The film featured Josie as the wife of a stiff-necked conservative husband in the years before WW1. She wanted to go on holiday but he was uncooperative, so she advertised for other women who would like to rent a villa in Italy. The disparate group thus formed ventured into the unknown with some trepidation and the sharp edges of their personalities initially made for some discomfort, until the magic of of Italy began its work. As with von Armin’s books, her film characters are so clearly and sardonically observed that they made me gurgle with delight.
Elizabeth von Arnim is herself rather remarkable.
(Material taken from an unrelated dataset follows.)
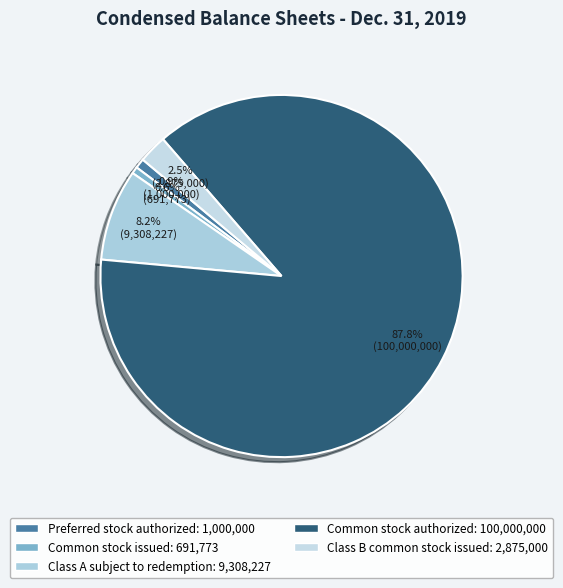

Does Common stock authorized account for over 50% of the chart?

Yes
A relation of Katherine Mansfield, she married a Prussian count and whilst married to him wrote a book called Elizabeth and her German Garden, which was a bestseller at the time ( I noted that it was even mentioned in the series Downton Abbey when Mathew Crawley’s valet gave it to fellow servant Anna).
Her marriage was not happy and she left the count and went back to England where she eventually married George Bernard Shaw’s older brother who was an Earl. This marriage was even worse and she accused Shaw of being abusive. She ran away to America and got her revenge by writing a book called Vera. This book managed the oxymoron of being both very funny and an account of an abusive marriage. It left her husband looking such a prat that its publication is supposed to have led George to comment “never marry a writer”.
Perhaps inevitably, her wicked sense of humour saves its sharpest barbs for men and Germans, so if you are sensitive to the unfair treatment of these groups leave her books on the shelf. Otherwise I guarantee they will brighten up the darkest winter day.